Given passage:
-----
The underlying idea is that the log is the authoritative record of the outcome of the action. Cell storage is merely a reference copy; if it is lost, it can be reconstructed from the log. The purpose of installing a copy in cell storage is to make both logging and reading faster. By recording data twice, we obtain high performance in writing, high performance in reading, and all-or-nothing atomicity, all at the same time.

There are three common logging configurations, shown in Figure \(\PageIndex{2}\). In each of these three configurations, the log resides in non-volatile storage. For the in-memory database, cell storage resides entirely in some volatile storage medium. In the second common configuration, cell storage resides in non-volatile storage along with the log. Finally, high-performance database management systems usually blend the two preceding configurations by implementing a cache for cell storage in a volatile medium, and a potentially independent multilevel memory management algorithm moves data between the cache and non-volatile cell storage.

Figure \(\PageIndex{2}\): Three common logging configurations. Arrows show data flow as the application reads, logs, and installs data.

Recording everything twice adds one significant complication to all-or-nothing atomicity because the system can crash between the time a change is logged and the time it is installed. To maintain all-or-nothing atomicity, logging systems follow a protocol that has two fundamental requirements. The first requirement is a constraint on the order of logging and installing. The second requirement is to run an explicit recovery procedure after every crash. (We saw a preview of the strategy of using a recovery procedure in Figure \(3.3.2\), which used a recovery procedure named CHECK_AND_REPAIR.)

\(^*\) A hardware architect would say "…it graduates the change to cell storage." This text, somewhat arbitrarily, chooses to use the database management term "install."

Logging Protocols

There are several kinds of atomicity logs that vary in the order in which things are done and in the details of information logged. However, all of them involve the ordering constraint implied by the numbering of the arrows in Figure \(\PageIndex{1}\). The constraint is a version of the golden rule of atomicity (never modify the only copy), known as the write-ahead-log (WAL) protocol:

Write-ahead-log Protocol:

Log the update before installing it.

The reason is that logging appends, but installing overwrites. If an application violates this protocol by installing an update before logging it and then for some reason must abort, or the system crashes, there is no systematic way to discover the installed update and, if necessary, reverse it. The write-ahead-log protocol ensures that if a crash occurs, a recovery procedure can, by consulting the log, systematically find all completed and intended changes to cell storage and either restore those records to old values or set them to new values, as appropriate to the circumstance.

The basic element of an atomicity log is the log record. Before an action that is to be all-or-nothing installs a data value, it appends to the end of the log a new record of type CHANGE containing, in the general case, three pieces of information (we will later see special cases that allow omitting item 2 or item 3):

The identity of the all-or-nothing action that is performing the update.
-----
List of tasks:
• 1. Please copy the atomicity logging passage word for word from "Recording everything twice" to "procedure named CHECK_AND_REPAIR.)".
• 2. Answer these questions from the atomicity logging passage:
(a) Which protocol does the passage call a version of the golden rule of atomicity?
(b) What is the second fundamental requirement that logging systems follow?
(c) What type of record does an all-or-nothing action append to the end of the log before it installs a data value?
• 3. Continue the atomicity logging passage, picking up after its final sentence.

Records supplied:
-----
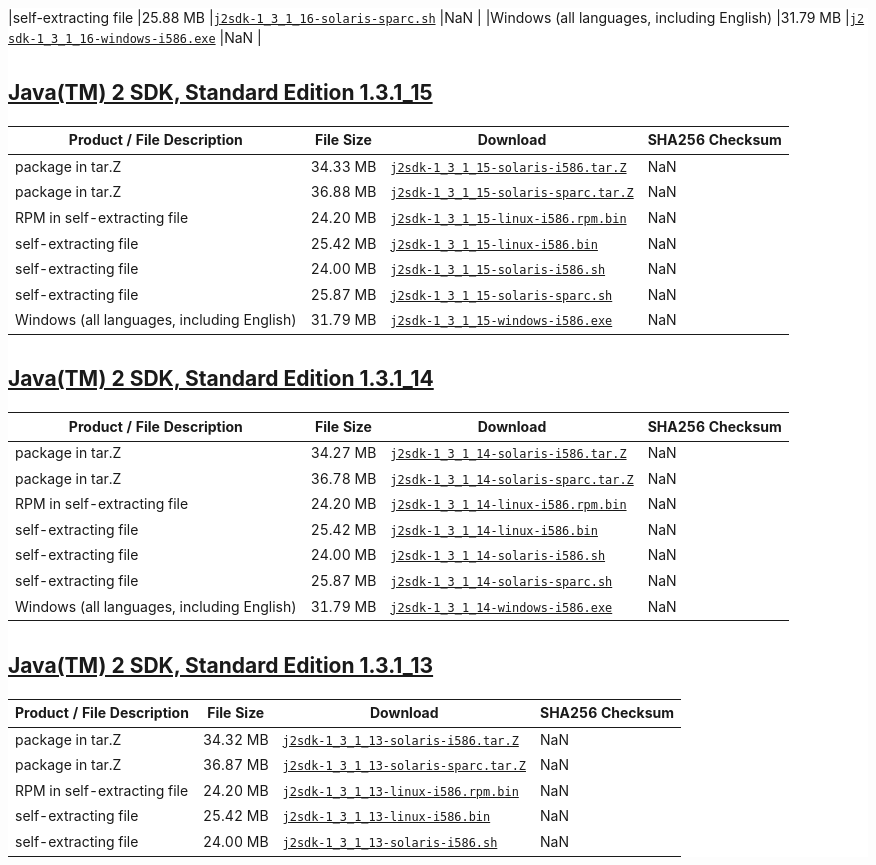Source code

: |self-extracting file                        |25.88 MB |[`j2sdk-1_3_1_16-solaris-sparc.sh`](http://download.oracle.com/otn/java/j2sdk/1.3.1_16/j2sdk-1_3_1_16-solaris-sparc.sh)      |NaN            |
|Windows (all languages, including English)  |31.79 MB |[`j2sdk-1_3_1_16-windows-i586.exe`](http://download.oracle.com/otn/java/j2sdk/1.3.1_16/j2sdk-1_3_1_16-windows-i586.exe)      |NaN            |

## [Java(TM) 2 SDK, Standard Edition 1.3.1_15](https://www.oracle.com/technetwork/java/javasebusiness/downloads/java-archive-downloads-javase13-419413.html)
|         Product / File Description         |File Size|                                                          Download                                                           |SHA256 Checksum|
|--------------------------------------------|---------|-----------------------------------------------------------------------------------------------------------------------------|---------------|
|package in tar.Z                            |34.33 MB |[`j2sdk-1_3_1_15-solaris-i586.tar.Z`](http://download.oracle.com/otn/java/j2sdk/1.3.1_15/j2sdk-1_3_1_15-solaris-i586.tar.Z)  |NaN            |
|package in tar.Z                            |36.88 MB |[`j2sdk-1_3_1_15-solaris-sparc.tar.Z`](http://download.oracle.com/otn/java/j2sdk/1.3.1_15/j2sdk-1_3_1_15-solaris-sparc.tar.Z)|NaN            |
|RPM in self-extracting file                 |24.20 MB |[`j2sdk-1_3_1_15-linux-i586.rpm.bin`](http://download.oracle.com/otn/java/j2sdk/1.3.1_15/j2sdk-1_3_1_15-linux-i586.rpm.bin)  |NaN            |
|self-extracting file                        |25.42 MB |[`j2sdk-1_3_1_15-linux-i586.bin`](http://download.oracle.com/otn/java/j2sdk/1.3.1_15/j2sdk-1_3_1_15-linux-i586.bin)          |NaN            |
|self-extracting file                        |24.00 MB |[`j2sdk-1_3_1_15-solaris-i586.sh`](http://download.oracle.com/otn/java/j2sdk/1.3.1_15/j2sdk-1_3_1_15-solaris-i586.sh)        |NaN            |
|self-extracting file                        |25.87 MB |[`j2sdk-1_3_1_15-solaris-sparc.sh`](http://download.oracle.com/otn/java/j2sdk/1.3.1_15/j2sdk-1_3_1_15-solaris-sparc.sh)      |NaN            |
|Windows (all languages, including English)  |31.79 MB |[`j2sdk-1_3_1_15-windows-i586.exe`](http://download.oracle.com/otn/java/j2sdk/1.3.1_15/j2sdk-1_3_1_15-windows-i586.exe)      |NaN            |

## [Java(TM) 2 SDK, Standard Edition 1.3.1_14](https://www.oracle.com/technetwork/java/javasebusiness/downloads/java-archive-downloads-javase13-419413.html)
|         Product / File Description         |File Size|                                                          Download                                                           |SHA256 Checksum|
|--------------------------------------------|---------|-----------------------------------------------------------------------------------------------------------------------------|---------------|
|package in tar.Z                            |34.27 MB |[`j2sdk-1_3_1_14-solaris-i586.tar.Z`](http://download.oracle.com/otn/java/j2sdk/1.3.1_14/j2sdk-1_3_1_14-solaris-i586.tar.Z)  |NaN            |
|package in tar.Z                            |36.78 MB |[`j2sdk-1_3_1_14-solaris-sparc.tar.Z`](http://download.oracle.com/otn/java/j2sdk/1.3.1_14/j2sdk-1_3_1_14-solaris-sparc.tar.Z)|NaN            |
|RPM in self-extracting file                 |24.20 MB |[`j2sdk-1_3_1_14-linux-i586.rpm.bin`](http://download.oracle.com/otn/java/j2sdk/1.3.1_14/j2sdk-1_3_1_14-linux-i586.rpm.bin)  |NaN            |
|self-extracting file                        |25.42 MB |[`j2sdk-1_3_1_14-linux-i586.bin`](http://download.oracle.com/otn/java/j2sdk/1.3.1_14/j2sdk-1_3_1_14-linux-i586.bin)          |NaN            |
|self-extracting file                        |24.00 MB |[`j2sdk-1_3_1_14-solaris-i586.sh`](http://download.oracle.com/otn/java/j2sdk/1.3.1_14/j2sdk-1_3_1_14-solaris-i586.sh)        |NaN            |
|self-extracting file                        |25.87 MB |[`j2sdk-1_3_1_14-solaris-sparc.sh`](http://download.oracle.com/otn/java/j2sdk/1.3.1_14/j2sdk-1_3_1_14-solaris-sparc.sh)      |NaN            |
|Windows (all languages, including English)  |31.79 MB |[`j2sdk-1_3_1_14-windows-i586.exe`](http://download.oracle.com/otn/java/j2sdk/1.3.1_14/j2sdk-1_3_1_14-windows-i586.exe)      |NaN            |

## [Java(TM) 2 SDK, Standard Edition 1.3.1_13](https://www.oracle.com/technetwork/java/javasebusiness/downloads/java-archive-downloads-javase13-419413.html)
|         Product / File Description         |File Size|                                                          Download                                                           |SHA256 Checksum|
|--------------------------------------------|---------|-----------------------------------------------------------------------------------------------------------------------------|---------------|
|package in tar.Z                            |34.32 MB |[`j2sdk-1_3_1_13-solaris-i586.tar.Z`](http://download.oracle.com/otn/java/j2sdk/1.3.1_13/j2sdk-1_3_1_13-solaris-i586.tar.Z)  |NaN            |
|package in tar.Z                            |36.87 MB |[`j2sdk-1_3_1_13-solaris-sparc.tar.Z`](http://download.oracle.com/otn/java/j2sdk/1.3.1_13/j2sdk-1_3_1_13-solaris-sparc.tar.Z)|NaN            |
|RPM in self-extracting file                 |24.20 MB |[`j2sdk-1_3_1_13-linux-i586.rpm.bin`](http://download.oracle.com/otn/java/j2sdk/1.3.1_13/j2sdk-1_3_1_13-linux-i586.rpm.bin)  |NaN            |
|self-extracting file                        |25.42 MB |[`j2sdk-1_3_1_13-linux-i586.bin`](http://download.oracle.com/otn/java/j2sdk/1.3.1_13/j2sdk-1_3_1_13-linux-i586.bin)          |NaN            |
|self-extracting file                        |24.00 MB |[`j2sdk-1_3_1_13-solaris-i586.sh`](http://download.oracle.com/otn/java/j2sdk/1.3.1_13/j2sdk-1_3_1_13-solaris-i586.sh)        |NaN            |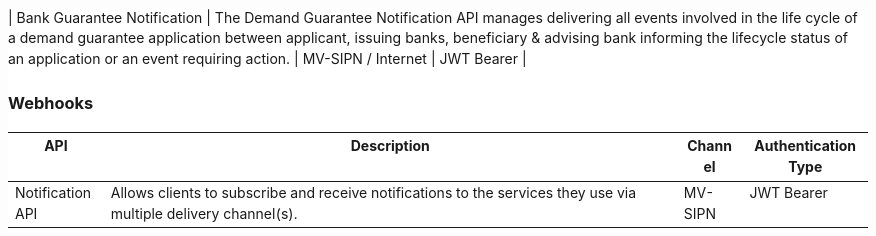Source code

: | Bank Guarantee Notification      | The Demand Guarantee Notification API manages delivering all events involved in the life cycle of a demand guarantee application between applicant, issuing banks, beneficiary & advising bank informing the lifecycle status of an application or an event requiring action. | MV-SIPN / Internet | JWT Bearer          |

### Webhooks

| API              | Description                                                                                                    | Channel | Authentication Type |
| ---------------- | -------------------------------------------------------------------------------------------------------------- | ------- | ------------------- |
| Notification API | Allows clients to subscribe and receive notifications to the services they use via multiple delivery channel(s). | MV-SIPN | JWT Bearer          |
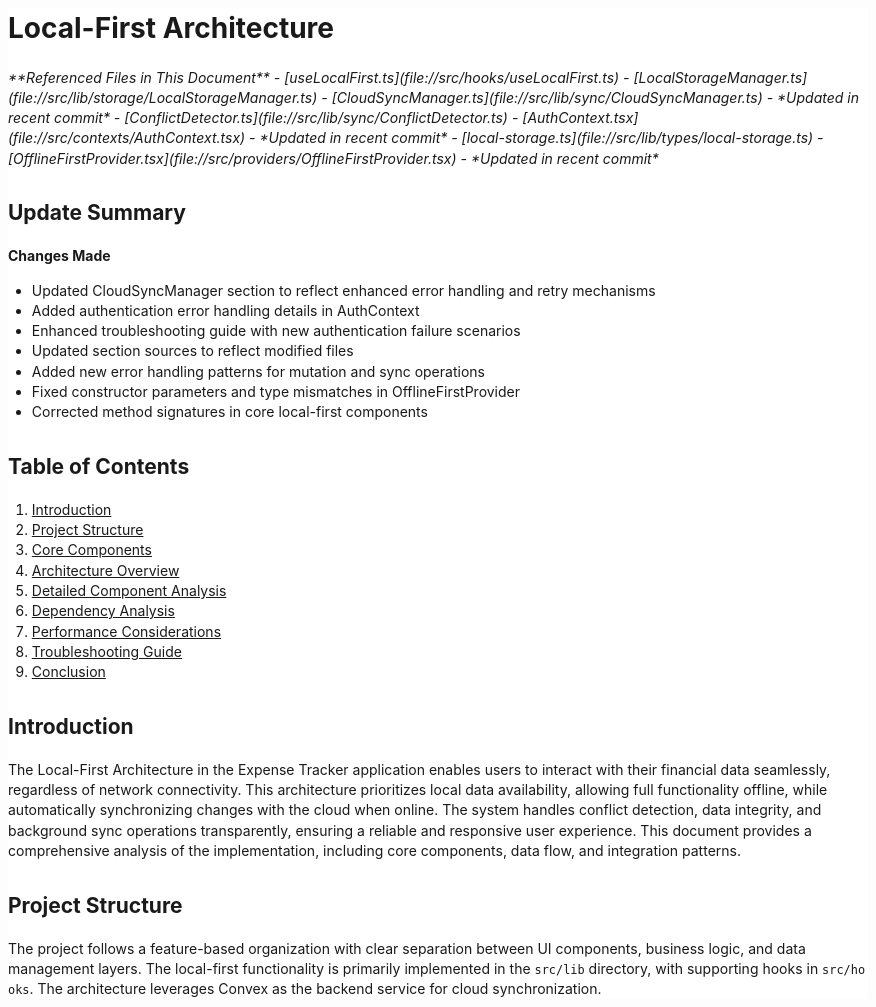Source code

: # Local-First Architecture

<cite>
**Referenced Files in This Document**   
- [useLocalFirst.ts](file://src/hooks/useLocalFirst.ts)
- [LocalStorageManager.ts](file://src/lib/storage/LocalStorageManager.ts)
- [CloudSyncManager.ts](file://src/lib/sync/CloudSyncManager.ts) - *Updated in recent commit*
- [ConflictDetector.ts](file://src/lib/sync/ConflictDetector.ts)
- [AuthContext.tsx](file://src/contexts/AuthContext.tsx) - *Updated in recent commit*
- [local-storage.ts](file://src/lib/types/local-storage.ts)
- [OfflineFirstProvider.tsx](file://src/providers/OfflineFirstProvider.tsx) - *Updated in recent commit*
</cite>

## Update Summary
**Changes Made**   
- Updated CloudSyncManager section to reflect enhanced error handling and retry mechanisms
- Added authentication error handling details in AuthContext
- Enhanced troubleshooting guide with new authentication failure scenarios
- Updated section sources to reflect modified files
- Added new error handling patterns for mutation and sync operations
- Fixed constructor parameters and type mismatches in OfflineFirstProvider
- Corrected method signatures in core local-first components

## Table of Contents
1. [Introduction](#introduction)
2. [Project Structure](#project-structure)
3. [Core Components](#core-components)
4. [Architecture Overview](#architecture-overview)
5. [Detailed Component Analysis](#detailed-component-analysis)
6. [Dependency Analysis](#dependency-analysis)
7. [Performance Considerations](#performance-considerations)
8. [Troubleshooting Guide](#troubleshooting-guide)
9. [Conclusion](#conclusion)

## Introduction
The Local-First Architecture in the Expense Tracker application enables users to interact with their financial data seamlessly, regardless of network connectivity. This architecture prioritizes local data availability, allowing full functionality offline, while automatically synchronizing changes with the cloud when online. The system handles conflict detection, data integrity, and background sync operations transparently, ensuring a reliable and responsive user experience. This document provides a comprehensive analysis of the implementation, including core components, data flow, and integration patterns.

## Project Structure
The project follows a feature-based organization with clear separation between UI components, business logic, and data management layers. The local-first functionality is primarily implemented in the `src/lib` directory, with supporting hooks in `src/hooks`. The architecture leverages Convex as the backend service for cloud synchronization.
-----
Responses:
• 1.
Recording everything twice adds one significant complication to all-or-nothing atomicity because the system can crash between the time a change is logged and the time it is installed. To maintain all-or-nothing atomicity, logging systems follow a protocol that has two fundamental requirements. The first requirement is a constraint on the order of logging and installing. The second requirement is to run an explicit recovery procedure after every crash. (We saw a preview of the strategy of using a recovery procedure in Figure \(3.3.2\), which used a recovery procedure named CHECK_AND_REPAIR.)

• 2.
(a) The write-ahead-log (WAL) protocol.
(b) To run an explicit recovery procedure after every crash.
(c) A record of type CHANGE.

• 3.
A component action that, if performed, installs the intended value in cell storage. This component action is a kind of an insurance policy in case the system crashes. If the all-or-nothing action commits, but then the system crashes before the action has a chance to perform the install, the recovery procedure can perform the install on behalf of the action. Some systems call this component action the do action, others the redo action. For mnemonic compatibility with item 3, this text calls it the redo action.
A second component action that, if performed, reverses the effect on cell storage of the planned install. This component action is known as the undo action because if, after doing the install, the all-or-nothing action aborts or the system crashes, it may be necessary for the recovery procedure to reverse the effect of (undo) the install.

An application appends a log record by invoking the lower-layer procedure LOG, which itself must be atomic. The LOG procedure is another example of bootstrapping. Starting with, for example, the ALL_OR_NOTHING_PUT described earlier in this chapter, a log designer creates a generic LOG procedure, and using the LOG procedure an application programmer then can implement all-or-nothing atomicity for any properly designed composite action.

As we saw in Figure \(\PageIndex{1}\), LOG and INSTALL are the logging implementation of the WRITE_NEW_VALUE part of the interface of Figure \(3.3.6\), and READ_CURRENT_VALUE is simply a READ from cell storage. We also need a logging implementation of the remaining parts of the Figure \(3.3.6\) interface. The way to implement NEW_ACTION is to log a BEGIN record that contains just the new all-or-nothing action's identity. As the all-or-nothing action proceeds through its pre-commit phase, it logs CHANGE records. To implement COMMIT or ABORT, the all-or-nothing action logs an OUTCOME record that becomes the authoritative indication of the outcome of the all-or-nothing action. The instant that the all-or-nothing action logs the OUTCOME record is its commit point. As an example, Figure \(\PageIndex{3}\) shows our by-now-familiar TRANSFER action implemented with logging.

Figure \(\PageIndex{3}\): An all-or-nothing TRANSFER procedure, implemented with logging.

Because the log is the authoritative record of the action, the all-or-nothing action can perform installs to cell storage at any convenient time that is consistent with the write-ahead-log protocol, either before or after logging the OUTCOME record. The final step of an action is to log an END record, again containing just the action's identity, to show that the action has completed all of its installs. (Logging all four kinds of activity—BEGIN, CHANGE, OUTCOME, and END—is more general than sometimes necessary. As we will see, some logging systems can combine, e.g., OUTCOME and END, or BEGIN with the first CHANGE.) Figure \(\PageIndex{4}\) shows examples of three log records, two typical CHANGE records of an all-or-nothing TRANSFER action, interleaved with the OUTCOME record of some other, perhaps completely unrelated, all-or-nothing action.

Figure \(\PageIndex{4}\): An example of a section of an atomicity log, showing two CHANGE records for a TRANSFER action that has action_id 9979 and the OUTCOME record of a different all-or-nothing action.

One consequence of installing results in cell storage is that for an all-or-nothing action to abort it may have to do some clean-up work. Moreover, if the system involuntarily terminates a thread that is in the middle of an all-or-nothing action (because, for example, the thread has gotten into a deadlock or an endless loop) some entity other than the hapless thread must clean things up. If this clean-up step were omitted, the all-or-nothing action could remain pending indefinitely. The system cannot simply ignore indefinitely pending actions because all-or-nothing actions initiated by other threads are likely to want to use the data that the terminated action changed. (This is actually a before-or-after atomicity concern, one of the places where all-or-nothing atomicity and before-or-after atomicity intersect.)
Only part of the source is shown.